Statistical confidentiality can be viewed as “a body of principles, concepts, and procedures that permit confidentiality to be afforded to data, while still permitting its use of for statistical purposes” (Duncan, Elliot, and Salazar-González 2011, p. 2). In order to protect the confidentiality of the data they collect, NSOs and survey organizations (henceforth referred to generically as data custodians) employ many methods. Very often, data are released to the public as tabular summaries. Many of the protection mechanisms in use today evolved to protect published tables against disclosure. Generically, the idea is to limit the publication of cells with “too few” respondents, where the notion of “too few” is assessed heuristically.
We will not provide a detailed history or taxonomy of statistical disclosure limitation (SDL) and formal privacy models, instead will refer the reader to other publications on the topic (Duncan, Elliot, and Salazar-González 2011; Dwork and Roth 2014; FCSM 2005). We do need to set up the problem, which we will do by reviewing suppression, coarsening, swapping, and noise infusion (input and output). These are widely used techniques and the main issues that arise in applications to linked data can be understood with reference to these methods.
Suppression is widely used to protect published tables against statistical disclosure.
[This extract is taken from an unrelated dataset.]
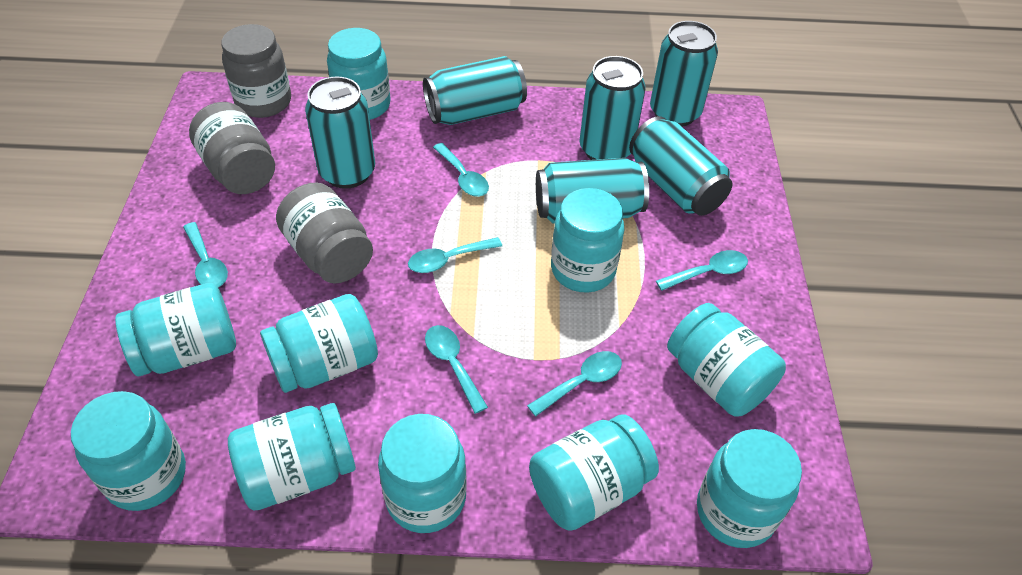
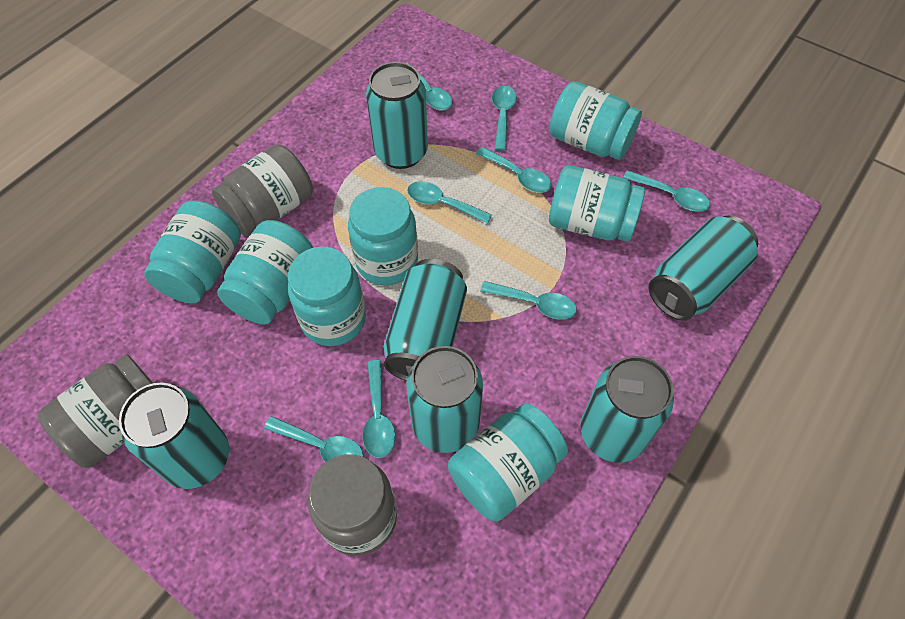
turquoise jar: 10 -> 7
turquoise spoon: 6 -> 8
Suppression describes the removal of sub-tables, cells, or items in a cell from a published collection of tables if the item’s publication would pose a high risk of disclosure. This method attempts to forge a middle ground between the users of tabular summaries, who want increasingly detailed disaggregation, and publication rules based on cell count thresholds. The Bureau of Labor Statistics (BLS) uses suppression as its primary SDL technique for data releases based on business establishment censuses and surveys. From the outset, it was understood that primary suppression – not publishing easily identified data items – did not protect anything if the agency published the rest of the data, including summary statistics. Users could infer the missing items from what was published (Fellegi 1972). The BLS, and other agencies that rely on suppression, make “complementary suppressions” to reduce the probability that a user can infer the sensitive items from the published data (Holan et al. 2010). But there is no optimal complementary suppression technology – there are usually multiple complementary suppression strategies that achieve the same protection.
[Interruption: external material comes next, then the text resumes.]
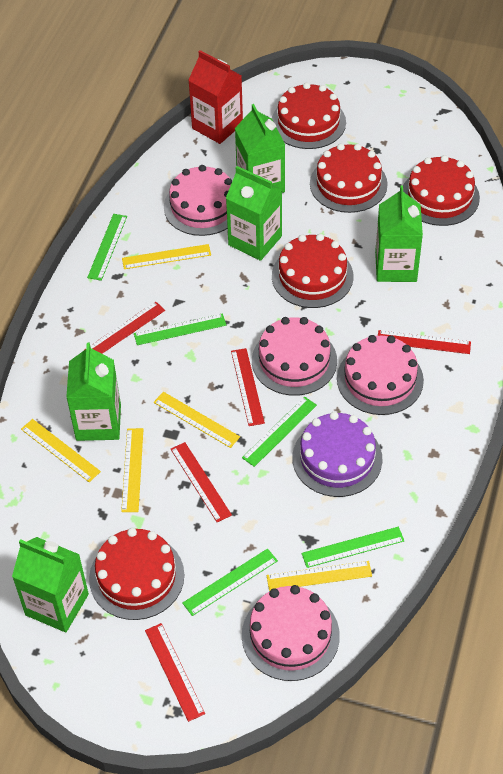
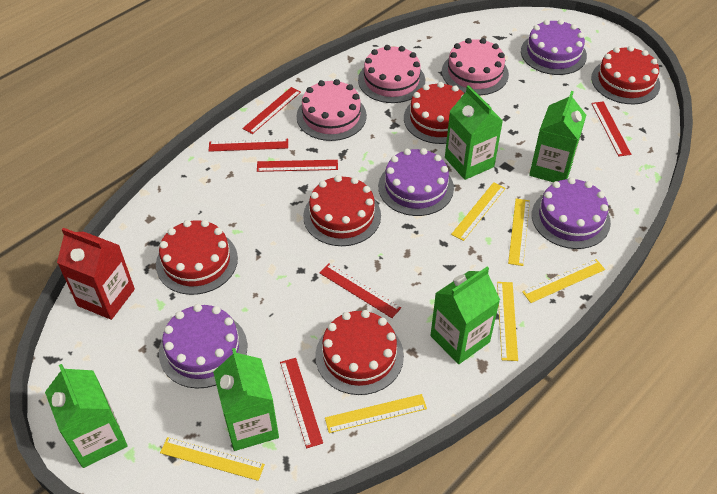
green ruler: 5 -> 0
pink cake: 4 -> 3
purple cake: 1 -> 4
red ruler: 5 -> 6
yellow ruler: 5 -> 6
Researchers, however, are not indifferent to these strategies. A researcher who needs detailed geographic variation will benefit from data in which the complementary suppressions are based on removing detailed industries. A researcher who needs detailed industry variation will prefer data with complementary suppression based on geography. Ultimately, the committee that chooses the complementary suppression strategy will determine which research uses are possible and which are ruled out.
But the problem is deeper than this: suppression is a very ineffective SDL technique. Researchers working with the cooperation of the BLS have shown that the suppression strategy used in major BLS business data publications provides almost no protection if it is applied, as is currently the case, to each data release separately (Holan et al. 2010). Some agencies may use cumulative suppression strategies in their sequential data releases. In this case, once an item has been designated for either primary or complementary suppression, it would disappear from the release tables until the entire product is redesigned.
Many social scientists believe that suppression can be complemented by restricted access agreements that allow the researcher to use all of the confidential data but limit what can be published from the analysis. Such a strategy is not a complete solution because SDL must still be applied to the output of the analysis, which quickly brings the problem of which output to suppress back to the forefront.
Custom tabulations and data enclaves. Another traditional response by data custodians to the demand by researchers for more extensive and detailed summaries of confidential data, was to create a custom tabulation, a table not previously published, but generated by data custodian staff with access rights to the confidential data, and typically subject to the same suppression rules. As these requests increased, the tabulation and analysis work was offloaded onto researchers by providing them with access to protected microdata. This approach has expanded rapidly in the last two decades, and is widely used around the world. We discuss it in detail later in this chapter.
Coarsening is a method for protecting data that involves mapping confidential values into broader categories. The simplest method is a histogram, which maps values into (fixed) intervals. Intuitively, the broader the interval, the more protection is provided.
Sampling is a protection mechanism that can be applied either at the collection stage or at the data publication stage. At the collection stage, it is a natural part of conducting surveys. In combination with coarsening and the use of statistical weights, the basic idea is simple: if a table cell is based on only a few sampled individuals which collectively represent the underlying population, then statistical inference will not reveal the attributes of any particular individual with any precision, as long as the identity of the sampled individuals is not revealed. Both coarsening and sampling underlie the release of public use microdata samples.